======== Teks Bacaan

Melihat perjalanan sejarah
pesantren, ada beberapa kelebihan yang di miliki oleh lembaga Pesantren. Di
antara ke lemahan tersebut yaitu pertama, Kemampuan pesantren dalam menciptakan
sikap hidup universal yang merata, dengan dilandasi oleh tata nilai
religiusitas tinggi yang terlepas dari acuan-acuan subkultural yang ada
dalam susunan kehidupan diluar pesantren. Kedua,
Kemampuan memelihara subkulturnya hingga
terus teraplikasikan dalam segala aspek kehidupan di sepanjang perjalanan.
Di sisi lain pesantren dalam sejarah
perkembangannya juga tidak luput dari beberapa kekeurangan untuk sebagai bahan
refleksi untuk menata kembali lembaga ini. Di antara kekurangan tersebut antara
lain, pertama, Tidak adanya perancangan
terperinci dan rasional atas jalannya pendidikan, kalaupun ada hanya sangat
terbatas, tidak meliputi hubungan antara berbagai sistem pendidikan yang akan
dikembangkan dengan jenjangnya masing-masing. Kedua,
Tidak adanya keharusan membuat
kurikulum dalam susunan yang lebih mudah di cerna dan dikuasai oleh santri.
Ketiga,
Tidak mempunyai standard khusus yang
membedakan antara hal-hal yang diperlukan dalam pendidikan dan yang tidak
diperlukan. Pedoman yang digunakan adalah mengajarkan penerapan hokum syara’
dalam kehidupan sehari-hari dengan mengabaikan nilai-nilai pendidikan,
akibatnya tidak ada filsafat pendidikan yang jelas dan lengkap.
- Relevansi Pesantren, pengembangan
Pendidikan Masa kini
Tuntutan relevansi pendidikan pesantren dengan realitas zaman memaksa
tokoh-tokoh pesantren, utamanya dari kalangan mudarnis, melakukan study banding
terhadap sistem budaya pesantren dengan budaya kontemporer. Tetapi fisi yang
mereka gunakan kadang kurang sesuai dengan tradisi pesantren. Secara keilmuan
pesantren dikaji dari sudut pandang kultur-empiris-realistik, sementara budaya
pesantren bersifat kultur-historis-konfensional. Bila perbedaan fisi seperti
ini di gunakan untuk menganalisa kecendrungan-kecendrungan di pesantren akan
menghasilkan antitesis, bukan sintesis.

================
======== Data Ditampilkan

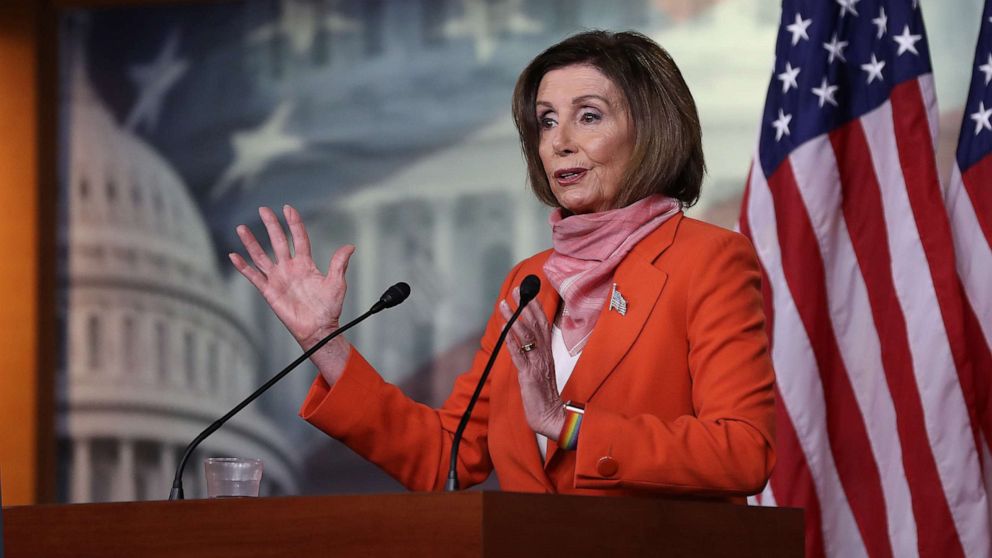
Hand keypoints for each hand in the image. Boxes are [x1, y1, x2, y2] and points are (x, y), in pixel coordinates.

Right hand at [229, 205, 353, 383]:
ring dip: (251, 242)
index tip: (288, 208)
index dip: (294, 223)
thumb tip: (349, 246)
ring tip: (242, 228)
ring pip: (261, 256)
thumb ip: (339, 264)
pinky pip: (253, 276)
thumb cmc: (329, 308)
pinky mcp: (269, 291)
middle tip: (263, 210)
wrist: (318, 329)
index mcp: (306, 264)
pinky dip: (243, 267)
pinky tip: (234, 256)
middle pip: (278, 242)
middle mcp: (289, 268)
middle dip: (271, 225)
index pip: (298, 238)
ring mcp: (278, 278)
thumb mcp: (337, 283)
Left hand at [499, 288, 564, 439]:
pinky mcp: (529, 375)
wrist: (551, 416)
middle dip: (524, 306)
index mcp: (547, 353)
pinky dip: (511, 341)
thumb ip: (534, 355)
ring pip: (526, 336)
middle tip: (516, 290)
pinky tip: (504, 329)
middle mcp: (544, 355)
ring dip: (514, 318)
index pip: (543, 325)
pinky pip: (519, 355)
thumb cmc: (544, 395)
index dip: (535, 308)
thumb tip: (523, 342)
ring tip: (504, 305)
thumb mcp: (540, 371)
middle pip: (535, 325)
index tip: (528, 293)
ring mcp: (537, 364)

================

*Tujuan Latihan:*
Dalam teks tentang pesantren, apa akibat dari pedoman yang mengabaikan nilai-nilai pendidikan?

*Jawaban Soal:*
Tidak ada filsafat pendidikan yang jelas dan lengkap.